Court Opinion

ID: 3350012
Source: CourtListenerOpinion
Date Created: 2016-07-05 17:57:56.287292+00
Date Added: 2024-06-11T14:01:49.067529
License: Public Domain

The complaint of the petitioner is that the defendant associations cause pickets with placards bearing the statements, "Labor Trouble in this theatre with members of International Alliance of Theatrical Stage Employees and Motion Picture Machine Operators of the U.S. and Canada, No. 486, affiliated with American Federation of Labor", and "This Theatre does not employ union motion picture operators affiliated with the Hartford Chapter of the A. F. of L." to pass and repass in front of the petitioner's theatre during its business hours.
There are further allegations that these pickets have interfered with, have molested patrons of the theatre and have sought to lead the patrons to understand the plaintiff's employers are not regularly affiliated with a labor organization.
It is further claimed the picketing is without cause in that the plaintiff has contracted with the Motion Picture Projectionists' Club of New England and is "bound thereby."
A final claim is that such picketing constitutes a nuisance.
The petitioner claims to have been injured by such conduct in loss of business and that it will suffer irreparable damage if it is not enjoined.
There is no evidence that the petitioner's patrons have been molested or interfered with, and the case resolves itself into a question of whether the carrying of the placards referred to is a violation of the petitioner's rights which entitle it to equitable relief by way of injunction.
Of the two statements complained of the truth of the second, that the petitioner does not employ members of the defendant unions, is admitted, and the falsity of the first, that there is labor trouble with members of the defendant union, has not been established.
Simply stated the facts are the plaintiff contracted with the Projectionists' Club of New England, Inc. (Plaintiff's Exhibit A) to employ only members of that organization in its projection booth and then tried to induce the projectionists already in its employ to join that organization. Any altruistic motive such as concern for its employees can hardly be seen in this move. The defendants suggest the "Club" was the creature of the plaintiff. While this is not established, the fact remains that the plaintiff picked its own "union" with no initiative of its employees, and did so presumably for *Page 265 
business reasons.
While it is more or less conjectural the defendants apparently on their part set out to unionize the theatre in their various affiliations at the same time.
Matters came to a head when Pierce, a projectionist employee of the plaintiff was discharged upon return from his vacation. The reason given by the plaintiff was that he had carelessly used or left to be used on the projectors a dirty oil can and this had caused a breakdown of the projectors.
Pierce had been in the employ of the plaintiff between five and six years, his work had never been complained of before, and he has testified that the oil can was not dirty and would not have caused the trouble. He was not questioned about the matter before his discharge.

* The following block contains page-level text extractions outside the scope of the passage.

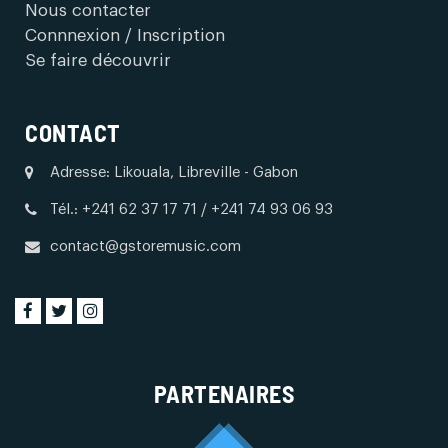
Nous contacter
Connnexion / Inscription
Se faire découvrir
CONTACT
Adresse: Likouala, Libreville - Gabon
Tél.: +241 62 37 17 71 / +241 74 93 06 93
contact@gstoremusic.com
PARTENAIRES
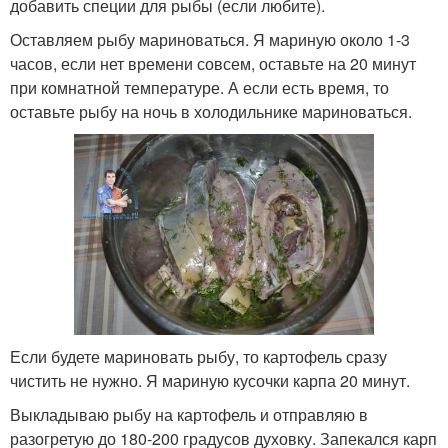
добавить специи для рыбы (если любите).
Оставляем рыбу мариноваться. Я мариную около 1-3
часов, если нет времени совсем, оставьте на 20 минут
при комнатной температуре. А если есть время, то
оставьте рыбу на ночь в холодильнике мариноваться.
Если будете мариновать рыбу, то картофель сразу
чистить не нужно. Я мариную кусочки карпа 20 минут.
Выкладываю рыбу на картофель и отправляю в
разогретую до 180-200 градусов духовку. Запекался карп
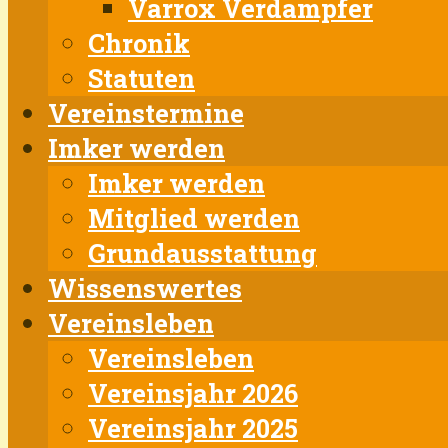
Varrox Verdampfer
Chronik
Statuten
Vereinstermine
Imker werden
Imker werden
Mitglied werden
Grundausstattung
Wissenswertes
Vereinsleben
Vereinsleben
Vereinsjahr 2026
Vereinsjahr 2025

Pierce had filed an application for membership in the defendant union in May of this year and received his card dated July 13. After his discharge agents of the defendant; interviewed the plaintiff's President about Pierce's reinstatement and a recognition of their union by the plaintiff.
The plaintiff refused to consider the matter and the defendants' local called a strike at once of all members of its union in the plaintiff's employ. The pickets referred to were posted and to counteract their effect the plaintiff posted a "sandwich" man bearing a placard "No labor troubles here. We employ union men."

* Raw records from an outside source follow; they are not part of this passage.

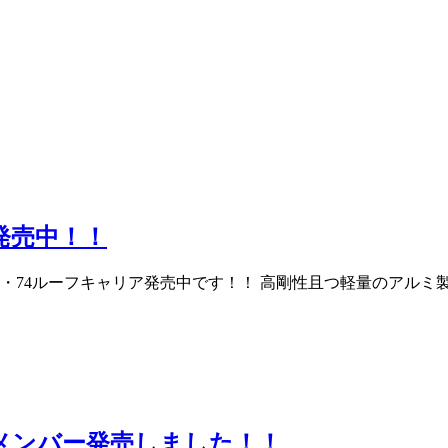
ア発売中！！
4・74ルーフキャリア発売中です！！ 高剛性且つ軽量のアルミ製！
トメンバー発売しました！！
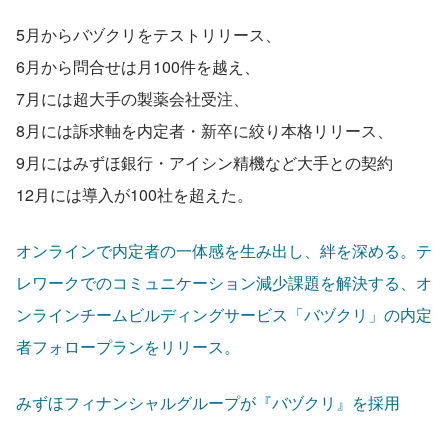
5月からバヅクリをテストリリース、
6月から問合せは月100件を越え、
7月には超大手の製薬会社受注、
8月には訴求軸を内定者・新卒に絞り本格リリース、
9月にはみずほ銀行・アイシン精機など大手との契約
12月には導入が100社を超えた。
オンラインで内定者の一体感を生み出し、絆を深める。テ
レワークでのコミュニケーション減少課題を解決する、オ
ンラインチームビルディングサービス「バヅクリ」の内定
者フォロープランをリリース。
みずほフィナンシャルグループが『バヅクリ』を採用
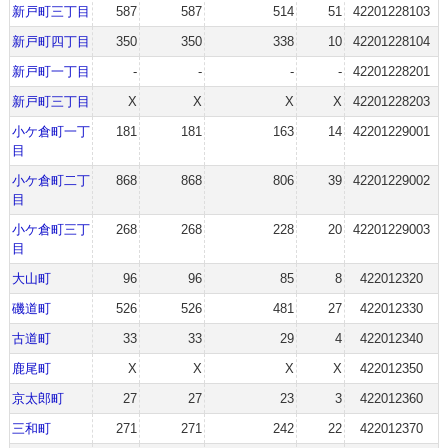
新戸町三丁目
587
587
514
51
42201228103
新戸町四丁目
350
350
338
10
42201228104
新戸町一丁目
-
-
-
-
42201228201
新戸町三丁目
X
X
X
X
42201228203
小ケ倉町一丁
181
181
163
14
42201229001
目
小ケ倉町二丁
868
868
806
39
42201229002
目
小ケ倉町三丁
268
268
228
20
42201229003
目
大山町
96
96
85
8
422012320
磯道町
526
526
481
27
422012330
古道町
33
33
29
4
422012340
鹿尾町
X
X
X
X
422012350
京太郎町
27
27
23
3
422012360
三和町
271
271
242
22
422012370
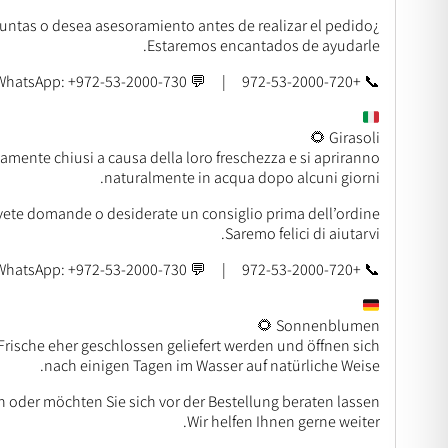
¿Tiene preguntas o desea asesoramiento antes de realizar el pedido?
Estaremos encantados de ayudarle.
📞 +972-53-2000-720 | 💬 WhatsApp: +972-53-2000-730
Girasoli 🌻
vamente chiusi a causa della loro freschezza e si apriranno
naturalmente in acqua dopo alcuni giorni.
vete domande o desiderate un consiglio prima dell’ordine?
Saremo felici di aiutarvi.
📞 +972-53-2000-720 | 💬 WhatsApp: +972-53-2000-730
Sonnenblumen 🌻
ische eher geschlossen geliefert werden und öffnen sich
nach einigen Tagen im Wasser auf natürliche Weise.
 oder möchten Sie sich vor der Bestellung beraten lassen?
Wir helfen Ihnen gerne weiter.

As has been stated, these facts indicate that the statements on the defendant's placards are true and further that the strike was legal.
The plaintiff contends, however, that whatever the facts the defendants have no right to parade them before its theatre for they are in the nature of an illegal boycott. The boycott statute, G. S. Sec. 6208, is predicated upon intimidation and of that there is no evidence in the instant case.
Boycott, as defined by Oaks (Organized Labor and Industrial Conflicts) is in character a nuisance, "the existence of which is dependent on the degree of annoyance inflicted upon those to whom the plaintiff looks for patronage and the actionable quality of which depends upon the point at which the right to conduct one's business without interference ceases to be regarded as merely a permissive right and becomes a *Page 266 
prohibited right."
Applying this definition to the instant case, it may be said that quite likely the display of the placards would affect the attendance of the theatre by members of, or sympathizers with, the defendants and their affiliations, but the evidence is not sufficient for me to find that the picketing has reached, or will reach, a stage where it in fact constitutes an annoyance of the plaintiff's patrons generally.
Considering it from the standpoint of a strike, it has not been shown to be illegal, for the strike appears to be not alone for a recognition of the union but for claimed unfair discharge of a member of the union.
As to the conduct of the pickets in relation to a strike, it was said in Levy  Devaney, Inc. vs. International PocketbookWorkers Union, et als., 114 Conn. 319, that, "The boundary between lawful and unlawful conduct is that between peaceful persuasion and intimidation."
It should be emphasized again that the determination of the question of a violation of the plaintiff's rights by the defendants rests upon the character and extent of annoyance to the plaintiff's patrons generally. In the instant proceeding it has not been established there was such annoyance.
   The petition for an injunction is therefore denied.